Page excerpt ::

"""

Automating Assessing an Artefact

Malcolm Hutchison, Matthew Collins

Research output: Contribution to conferencePoster


A key part of a lecturer's work is providing feedback to students regarding their work. The feedback can be when the students are performing a task (eg the lecturer observing a student carrying out an experiment), on marked assignments e.g. reports and essays, and from student's answers in class tests and exams. In computing, students can build artefacts such as computer programs and databases to be evaluated to provide feedback.Performing tasks and building artefacts allow for authentic assessments but unfortunately do not scale easily in terms of providing feedback.

This poster shows how we automated evaluating the servers that students had configured during labs. Students were asked to perform a number of typical real world tasks on a Windows Server computer. When students were finished, they ran a custom script that generated a snapshot of the system and storeds it in a simple text file. The students then uploaded their system snapshots into a assignment submission tool (in this case QOL).

"""

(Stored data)
"""

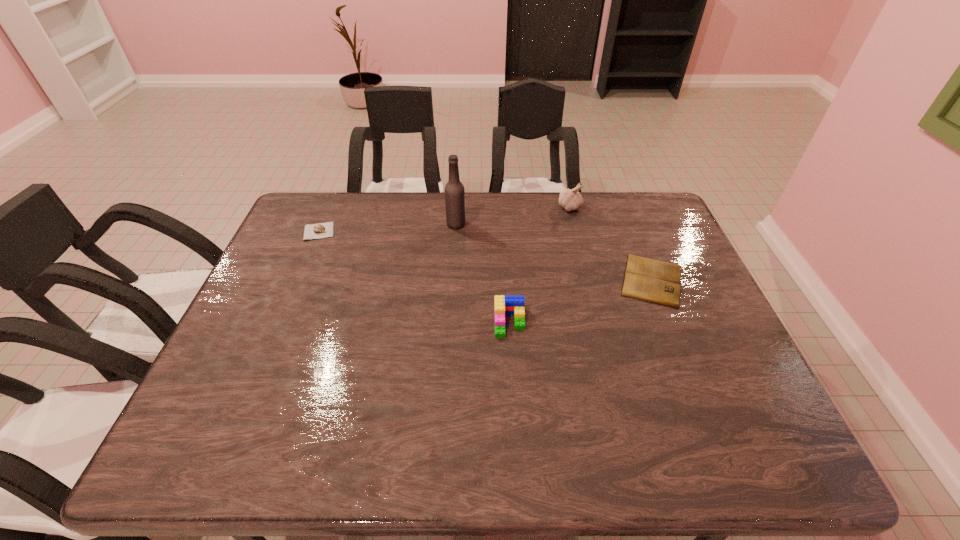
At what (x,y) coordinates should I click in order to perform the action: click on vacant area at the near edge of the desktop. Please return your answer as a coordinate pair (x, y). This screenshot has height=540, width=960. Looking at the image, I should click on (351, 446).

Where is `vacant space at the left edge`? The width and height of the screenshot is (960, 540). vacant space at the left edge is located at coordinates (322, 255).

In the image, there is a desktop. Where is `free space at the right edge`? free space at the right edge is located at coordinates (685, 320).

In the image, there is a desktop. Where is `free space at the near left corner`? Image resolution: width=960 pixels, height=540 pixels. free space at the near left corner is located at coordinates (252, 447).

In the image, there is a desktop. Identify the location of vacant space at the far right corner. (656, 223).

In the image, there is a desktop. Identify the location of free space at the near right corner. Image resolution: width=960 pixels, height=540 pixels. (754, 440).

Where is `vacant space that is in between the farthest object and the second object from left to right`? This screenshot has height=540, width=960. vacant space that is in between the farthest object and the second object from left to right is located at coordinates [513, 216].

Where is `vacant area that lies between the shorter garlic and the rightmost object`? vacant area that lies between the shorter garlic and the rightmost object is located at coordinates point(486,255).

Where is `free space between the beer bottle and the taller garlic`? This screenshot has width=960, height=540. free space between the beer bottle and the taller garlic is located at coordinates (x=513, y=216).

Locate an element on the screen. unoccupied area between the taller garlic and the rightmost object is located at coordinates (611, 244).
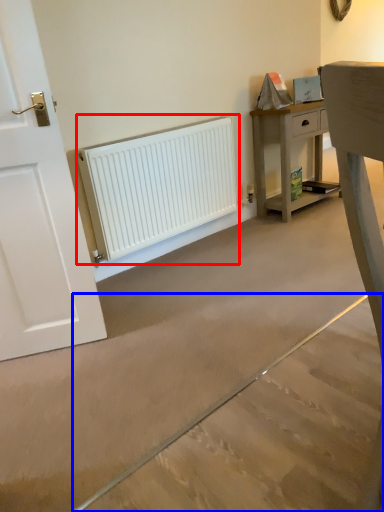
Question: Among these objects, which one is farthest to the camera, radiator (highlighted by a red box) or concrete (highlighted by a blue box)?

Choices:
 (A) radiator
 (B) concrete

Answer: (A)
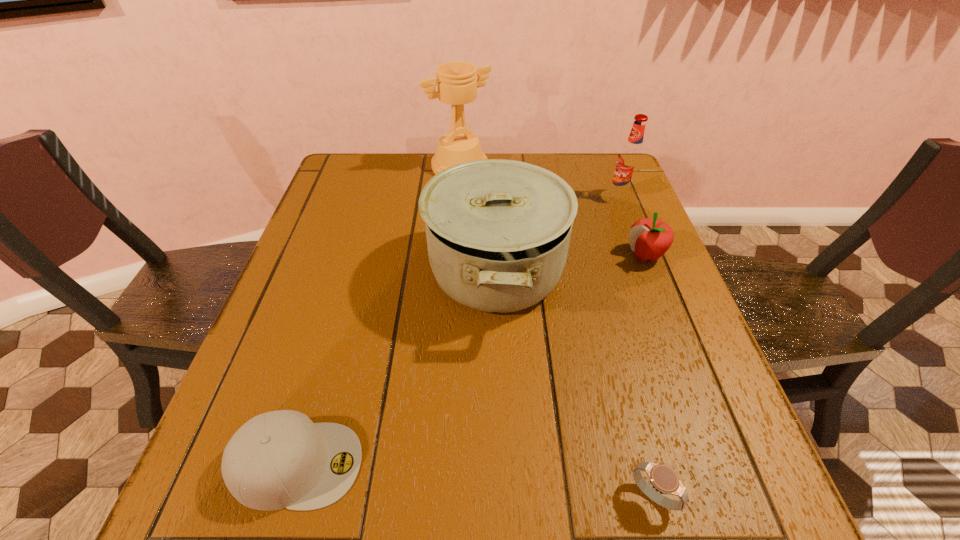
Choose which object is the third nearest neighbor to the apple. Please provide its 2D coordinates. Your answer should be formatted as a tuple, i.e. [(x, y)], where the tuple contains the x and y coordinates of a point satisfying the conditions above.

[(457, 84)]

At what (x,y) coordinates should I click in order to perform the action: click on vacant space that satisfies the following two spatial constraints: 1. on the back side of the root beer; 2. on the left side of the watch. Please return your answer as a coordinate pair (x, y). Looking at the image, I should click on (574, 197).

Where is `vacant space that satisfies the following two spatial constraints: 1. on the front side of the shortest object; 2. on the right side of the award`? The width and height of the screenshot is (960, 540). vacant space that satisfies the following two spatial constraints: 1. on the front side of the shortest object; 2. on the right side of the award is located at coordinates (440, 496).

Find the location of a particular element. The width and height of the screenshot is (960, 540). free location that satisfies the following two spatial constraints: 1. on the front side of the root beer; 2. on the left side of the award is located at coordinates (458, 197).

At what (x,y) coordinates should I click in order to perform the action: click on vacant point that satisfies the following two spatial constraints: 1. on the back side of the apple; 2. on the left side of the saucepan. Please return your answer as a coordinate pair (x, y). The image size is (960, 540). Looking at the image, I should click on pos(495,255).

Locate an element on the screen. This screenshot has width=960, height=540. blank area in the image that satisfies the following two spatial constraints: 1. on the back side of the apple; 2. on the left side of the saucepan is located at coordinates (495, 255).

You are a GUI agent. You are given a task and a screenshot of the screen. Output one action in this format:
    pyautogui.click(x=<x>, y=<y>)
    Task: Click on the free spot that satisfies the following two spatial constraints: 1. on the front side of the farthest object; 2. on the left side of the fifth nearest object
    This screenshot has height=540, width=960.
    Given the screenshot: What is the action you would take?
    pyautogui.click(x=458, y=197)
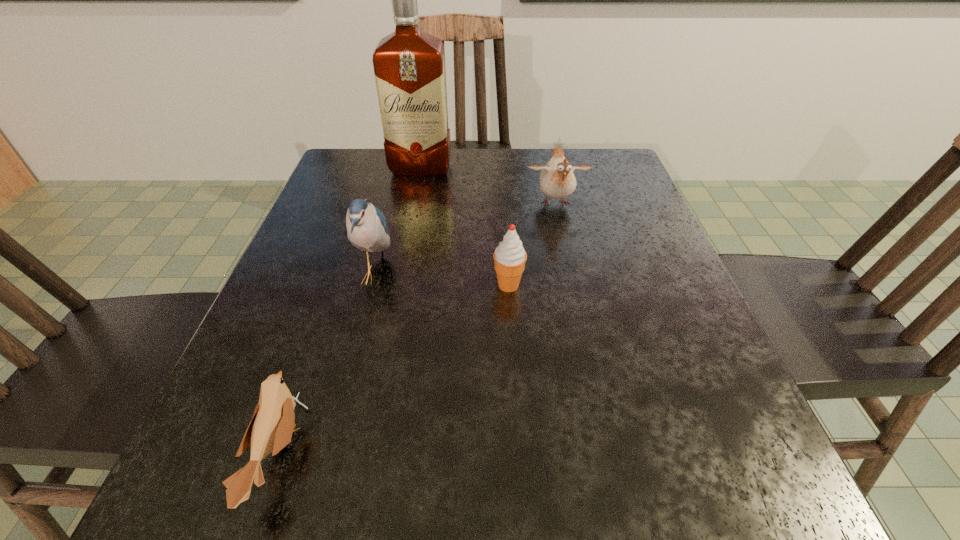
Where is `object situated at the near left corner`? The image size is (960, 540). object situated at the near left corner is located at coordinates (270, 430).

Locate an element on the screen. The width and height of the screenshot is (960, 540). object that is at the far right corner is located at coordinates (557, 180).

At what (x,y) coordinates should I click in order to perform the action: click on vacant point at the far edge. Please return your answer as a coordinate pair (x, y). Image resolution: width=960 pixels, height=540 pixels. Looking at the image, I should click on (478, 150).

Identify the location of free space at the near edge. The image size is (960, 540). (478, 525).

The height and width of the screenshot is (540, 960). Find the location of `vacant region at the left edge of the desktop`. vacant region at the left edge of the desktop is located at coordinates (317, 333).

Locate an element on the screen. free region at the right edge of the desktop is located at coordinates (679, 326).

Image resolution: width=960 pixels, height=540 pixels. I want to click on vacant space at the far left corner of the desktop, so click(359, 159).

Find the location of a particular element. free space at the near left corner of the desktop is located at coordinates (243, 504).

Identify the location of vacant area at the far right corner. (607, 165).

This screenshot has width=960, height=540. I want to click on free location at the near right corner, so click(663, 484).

"""

Activity list ::
1. Answer these questions using the poster abstract on automated assessment.
(a) What artefacts can computing students build for evaluation?
(b) On what kind of computer did students perform the typical real-world tasks?
(c) Into which assignment submission tool did students upload their system snapshots?
2. Extend the poster abstract on automated assessment from its last sentence.

Answers for this exercise ::
1.
(a) Computer programs and databases.
(b) A Windows Server computer.
(c) QOL.

2.
The text files were downloaded by the lecturer, and processed by a number of scripts, one for each task. The scripts examined the snapshot and produce an individualised report on the students performance on the task (such as what they did and how it differs from the expect result. For example, a task could be “create a RAID-1 volume that can store 128Mb of data”. Where a student created a RAID-0 (striped volume) which with 256Mb capacity the report would inform the student that “You created the wrong type of volume (a striped volume is RAID-0) but you did use the correct amount from the two hard-drives (128Mb each)”. These reports were then returned to the students.
Future includes automating downloading student submissions on a regularly basis (eg overnight) to enable students to get timely feedback on their performance.